• [RAW RECORDS]:

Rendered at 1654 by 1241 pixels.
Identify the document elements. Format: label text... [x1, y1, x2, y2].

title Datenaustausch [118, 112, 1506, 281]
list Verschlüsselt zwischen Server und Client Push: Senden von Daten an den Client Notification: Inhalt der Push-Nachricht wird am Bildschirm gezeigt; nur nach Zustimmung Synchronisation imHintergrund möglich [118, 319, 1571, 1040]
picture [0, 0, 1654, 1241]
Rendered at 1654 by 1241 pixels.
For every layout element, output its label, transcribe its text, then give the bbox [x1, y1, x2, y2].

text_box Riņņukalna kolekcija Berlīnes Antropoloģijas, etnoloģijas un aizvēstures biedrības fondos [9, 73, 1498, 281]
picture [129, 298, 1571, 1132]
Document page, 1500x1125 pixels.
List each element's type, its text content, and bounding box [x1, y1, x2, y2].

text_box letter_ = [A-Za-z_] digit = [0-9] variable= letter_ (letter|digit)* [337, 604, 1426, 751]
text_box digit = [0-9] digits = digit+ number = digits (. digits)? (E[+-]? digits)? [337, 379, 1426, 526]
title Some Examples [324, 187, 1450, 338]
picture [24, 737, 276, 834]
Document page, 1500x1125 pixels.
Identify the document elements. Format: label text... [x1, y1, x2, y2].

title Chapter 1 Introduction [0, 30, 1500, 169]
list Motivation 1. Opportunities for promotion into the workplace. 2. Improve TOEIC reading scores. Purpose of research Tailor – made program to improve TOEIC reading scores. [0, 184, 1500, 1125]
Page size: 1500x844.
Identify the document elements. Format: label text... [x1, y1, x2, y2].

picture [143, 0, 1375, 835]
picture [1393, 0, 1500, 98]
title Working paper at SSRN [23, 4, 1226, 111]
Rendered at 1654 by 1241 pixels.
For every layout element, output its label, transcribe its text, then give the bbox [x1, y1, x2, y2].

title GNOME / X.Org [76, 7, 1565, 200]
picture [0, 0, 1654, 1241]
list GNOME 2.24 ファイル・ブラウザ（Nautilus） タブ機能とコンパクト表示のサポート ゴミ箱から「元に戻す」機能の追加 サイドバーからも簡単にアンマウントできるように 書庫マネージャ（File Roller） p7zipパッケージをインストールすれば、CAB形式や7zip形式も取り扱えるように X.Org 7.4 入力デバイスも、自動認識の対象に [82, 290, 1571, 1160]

• [WHAT IS REQUIRED]:
Write out all of the lines above again, replacing every occurrence of "pixels" with "dots". Leave everything else unchanged.

• [TASK RESULT]:
Rendered at 1654 by 1241 dots.
Identify the document elements. Format: label text... [x1, y1, x2, y2].

title Datenaustausch [118, 112, 1506, 281]
list Verschlüsselt zwischen Server und Client Push: Senden von Daten an den Client Notification: Inhalt der Push-Nachricht wird am Bildschirm gezeigt; nur nach Zustimmung Synchronisation imHintergrund möglich [118, 319, 1571, 1040]
picture [0, 0, 1654, 1241]
Rendered at 1654 by 1241 dots.
For every layout element, output its label, transcribe its text, then give the bbox [x1, y1, x2, y2].

text_box Riņņukalna kolekcija Berlīnes Antropoloģijas, etnoloģijas un aizvēstures biedrības fondos [9, 73, 1498, 281]
picture [129, 298, 1571, 1132]
Document page, 1500x1125 dots.
List each element's type, its text content, and bounding box [x1, y1, x2, y2].

text_box letter_ = [A-Za-z_] digit = [0-9] variable= letter_ (letter|digit)* [337, 604, 1426, 751]
text_box digit = [0-9] digits = digit+ number = digits (. digits)? (E[+-]? digits)? [337, 379, 1426, 526]
title Some Examples [324, 187, 1450, 338]
picture [24, 737, 276, 834]
Document page, 1500x1125 dots.
Identify the document elements. Format: label text... [x1, y1, x2, y2].

title Chapter 1 Introduction [0, 30, 1500, 169]
list Motivation 1. Opportunities for promotion into the workplace. 2. Improve TOEIC reading scores. Purpose of research Tailor – made program to improve TOEIC reading scores. [0, 184, 1500, 1125]
Page size: 1500x844.
Identify the document elements. Format: label text... [x1, y1, x2, y2].

picture [143, 0, 1375, 835]
picture [1393, 0, 1500, 98]
title Working paper at SSRN [23, 4, 1226, 111]
Rendered at 1654 by 1241 dots.
For every layout element, output its label, transcribe its text, then give the bbox [x1, y1, x2, y2].

title GNOME / X.Org [76, 7, 1565, 200]
picture [0, 0, 1654, 1241]
list GNOME 2.24 ファイル・ブラウザ（Nautilus） タブ機能とコンパクト表示のサポート ゴミ箱から「元に戻す」機能の追加 サイドバーからも簡単にアンマウントできるように 書庫マネージャ（File Roller） p7zipパッケージをインストールすれば、CAB形式や7zip形式も取り扱えるように X.Org 7.4 入力デバイスも、自動認識の対象に [82, 290, 1571, 1160]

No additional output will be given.